I think I might have a unpopular perspective but when I was incarcerated for 2 years 11 days it gave me a chance to get away from drugs for that period. Although the environment hardly supported addiction recovery, the high cost and irregular supply made drug use unsustainable. If I had made parole and gotten out after a year, I would have been right back into hard drugs. Allow me to add that I had a pretty much uninterrupted 30 or so year addiction to opiates.
Wow, I never thought about prisons as commitment devices for drug addicts. Thanks for sharing your experience.
Despite the usefulness of prison in your case, there is plenty of research showing that alternative means to incarceration are better for everybody (for the offenders and the taxpayers). For example, this paper shows a drop of 40% in recidivism for electronic monitoring instead of incarceration: http://www.nber.org/papers/w15602. Also, there is a lot of evidence from drug courts.

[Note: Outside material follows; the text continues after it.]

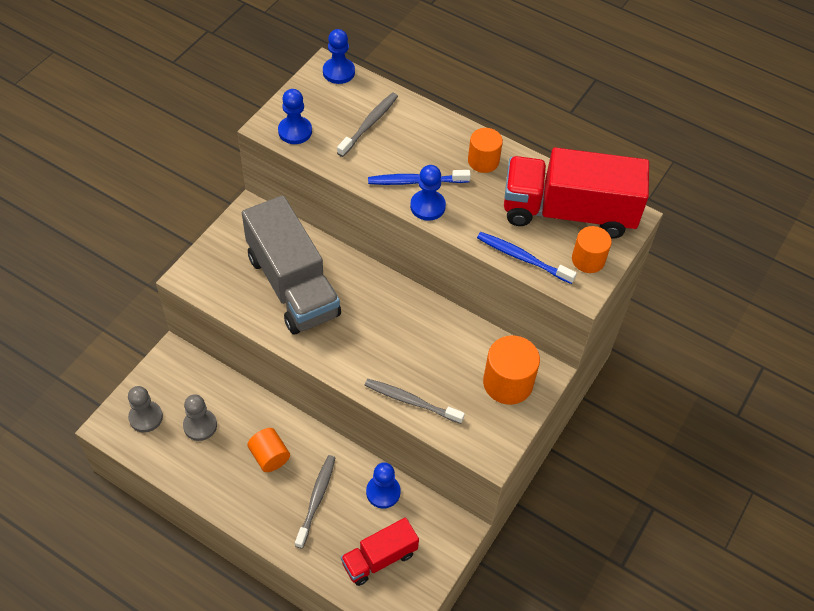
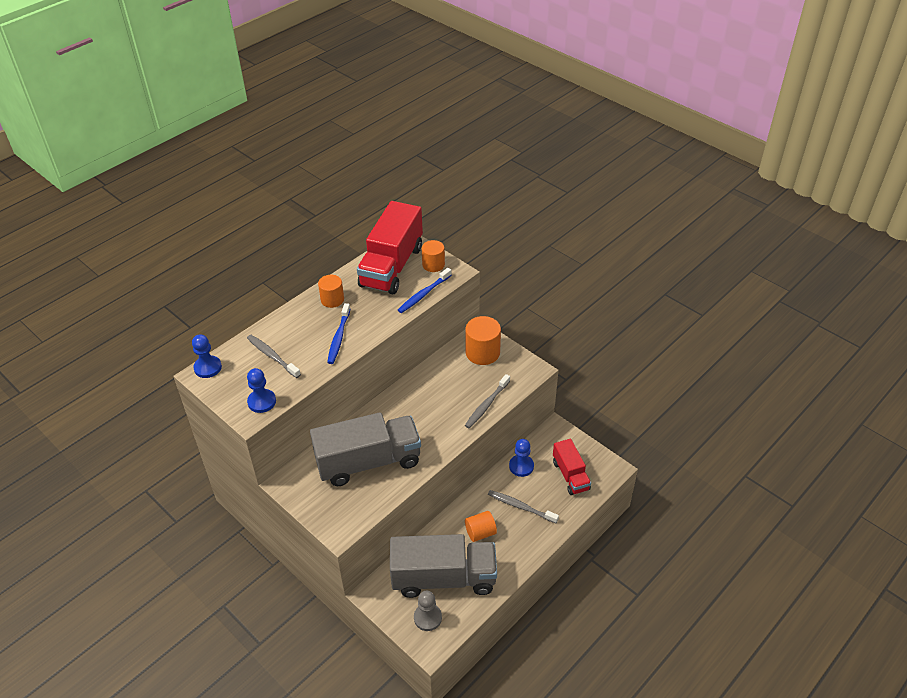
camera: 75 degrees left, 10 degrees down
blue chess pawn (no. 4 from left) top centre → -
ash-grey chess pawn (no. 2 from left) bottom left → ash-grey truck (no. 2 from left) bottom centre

This is one example: https://crimesolutions.gov/ProgramDetails.aspx?ID=70.
Good comment. I was going to say that while prison might work for some with addictions, it certainly does not teach them anything about staying away from drugs. In many cases recidivism is high because these people who remained sober for the duration of their sentence get out and fall right back into it within a few months. They might have trouble finding jobs due to a record, or maybe they were incarcerated long enough that they lost old, good connections or have bad ones they made while incarcerated. It might just be a matter of time until they fall back into usage as an escape mechanism.
There's just very many ways that going to prison hurts a person and very few ways that helps, and only for the right kind of people too (ex: longterm drug abuser with a lack of self control relinquishing his rights in this case).

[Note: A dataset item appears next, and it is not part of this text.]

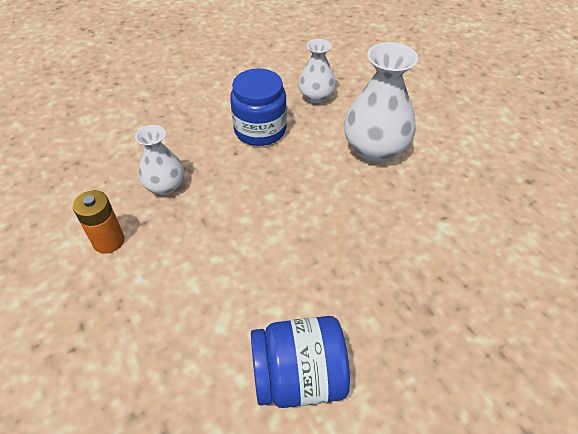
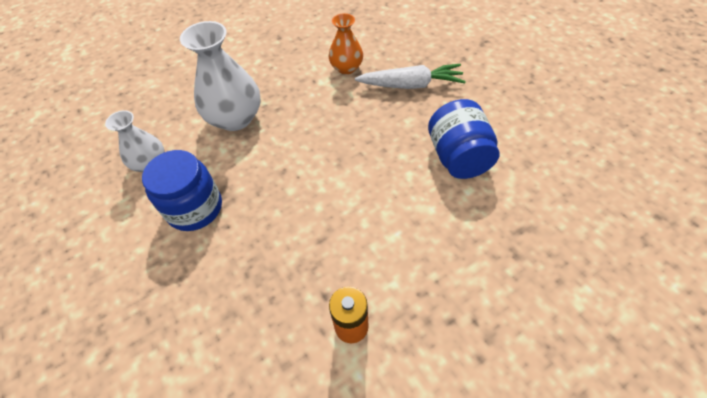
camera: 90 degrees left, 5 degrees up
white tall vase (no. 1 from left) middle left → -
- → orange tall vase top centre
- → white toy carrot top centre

I was fortunate enough to get into rehab after only two stints in jail, and have remained sober from heroin and cocaine for 10+ years. However during the time in jail for crimes related to my addiction the only thing on my mind the entire stay was, "can't wait to get out of here and get that first dose again".
It is especially hard to think about bettering yourself and getting help when you're around countless other people basically glorifying the problem from which you suffer.

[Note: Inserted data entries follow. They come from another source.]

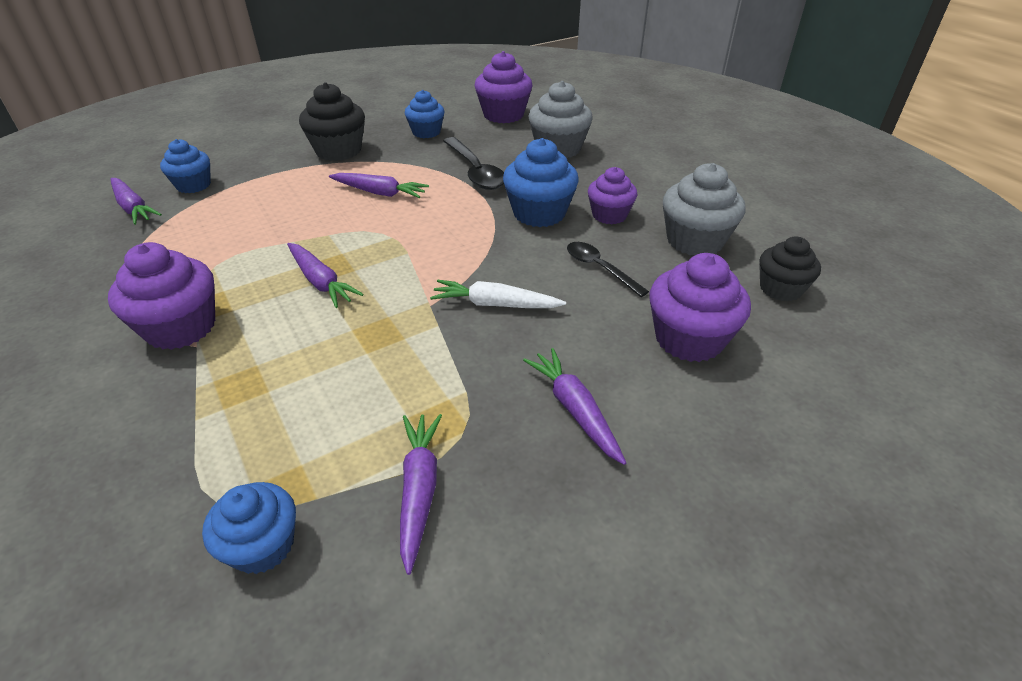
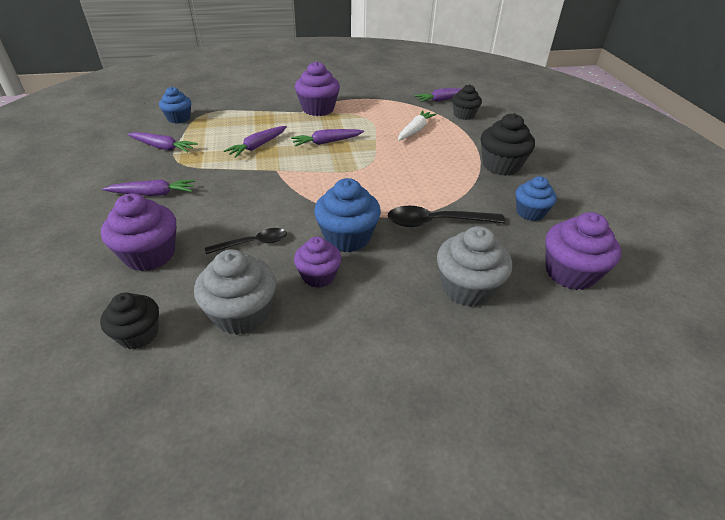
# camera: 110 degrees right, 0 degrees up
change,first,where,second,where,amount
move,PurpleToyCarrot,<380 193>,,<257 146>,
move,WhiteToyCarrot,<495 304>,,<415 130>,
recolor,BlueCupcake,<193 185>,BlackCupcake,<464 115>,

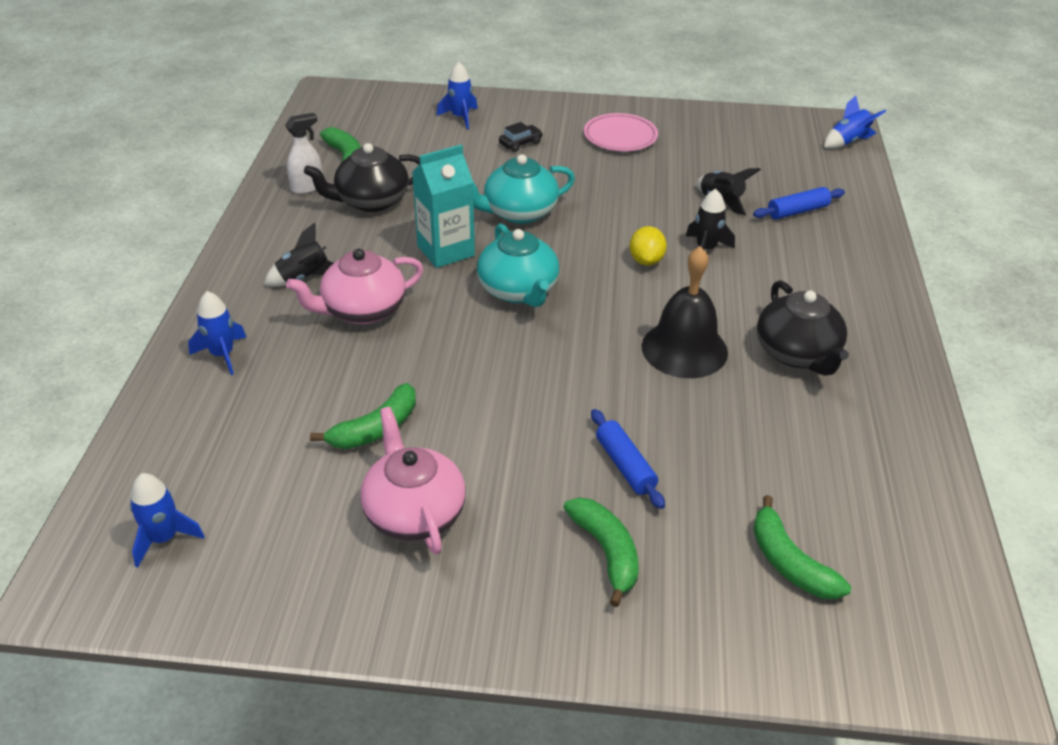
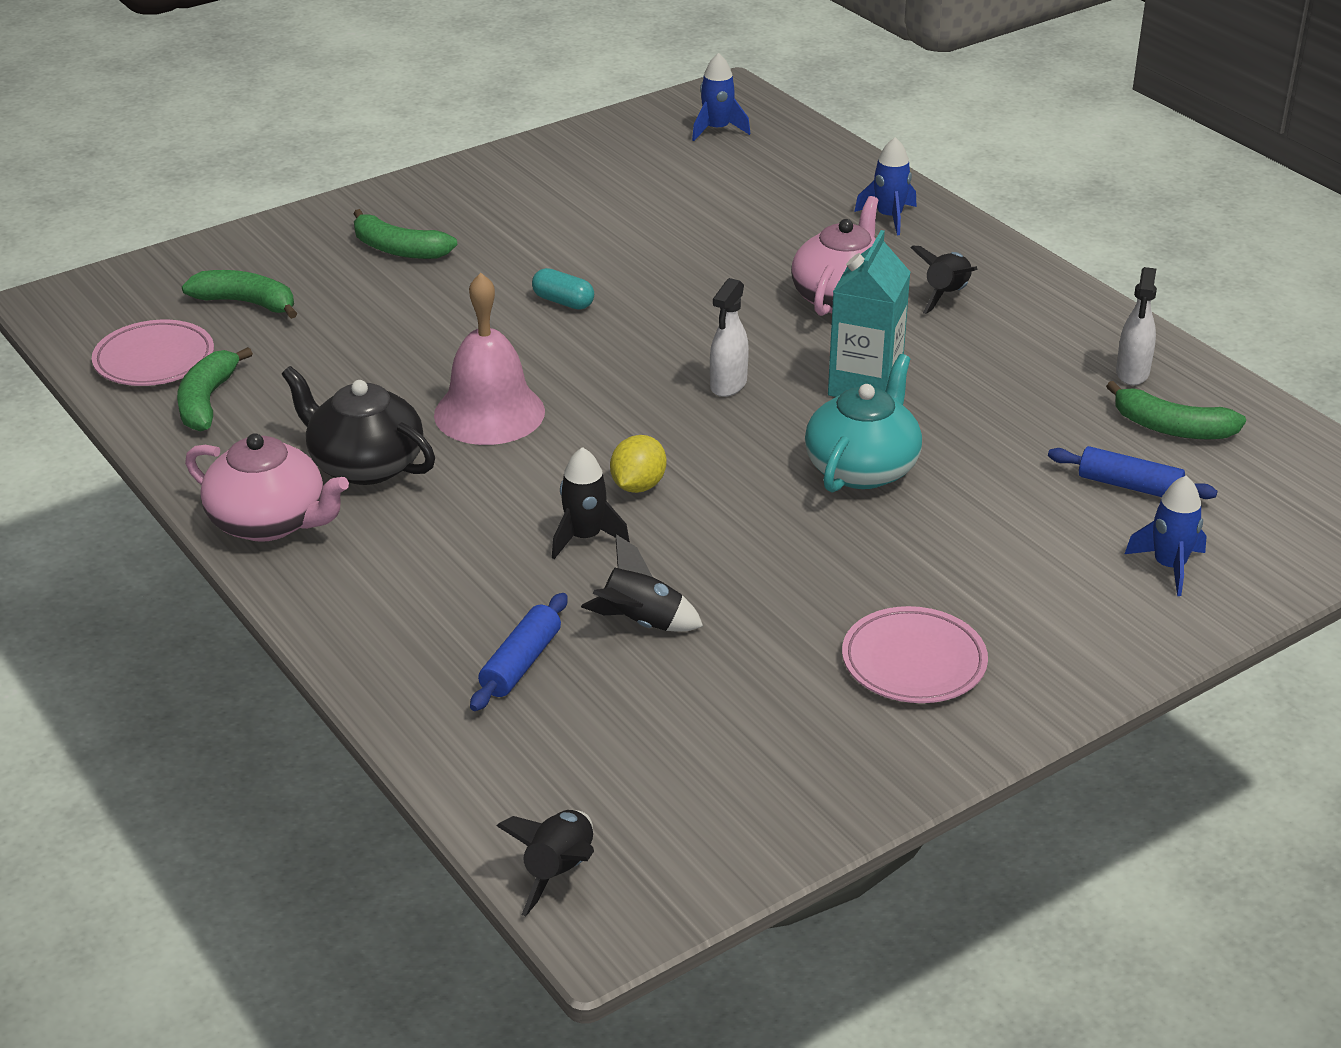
# camera: 140 degrees right, 5 degrees down
change,first,where,second,where,amount
delete,BlackTeaPot,<371 201>,,,
delete,BlackToyCar,<520 143>,,,
insert,,,PinkPlate,<154 360>,
insert,,,AquaCapsule,<563 302>,
move,GreenBananaFruit,<375 429>,,<207 401>,
move,PinkTeaPot,<414 512>,,<269 522>,
move,BlueDoughRoller,<625 466>,,<1129 486>,
replace,AquaTeaPot,<518 291>,WhiteSprayer,<728 385>,
recolor,BlackBell,<684 349>,PinkBell,<489 413>,
recolor,BlueToyRocket,<848 142>,BlackToyRocket,<559 872>,
rotate,GoldenToyLemon,<646 260>,,<638 486>,60 degrees clockwise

>However during the time in jail for crimes related to my addiction the only thing on my mind the entire stay was, "can't wait to get out of here and get that first dose again".
Speaking to someone who had recently been released, he talked about people shooting up in the car two minutes after being released. Friends and sometimes even family members would be there to meet them at their release and would bring along drugs for them to consume at the first possible instant as some kind of "welcome back" present.
Well I imagine with this in place, you would get drug tested regularly, and if you fail those tests eventually you would actually go to jail since you would not be respecting what you need to do?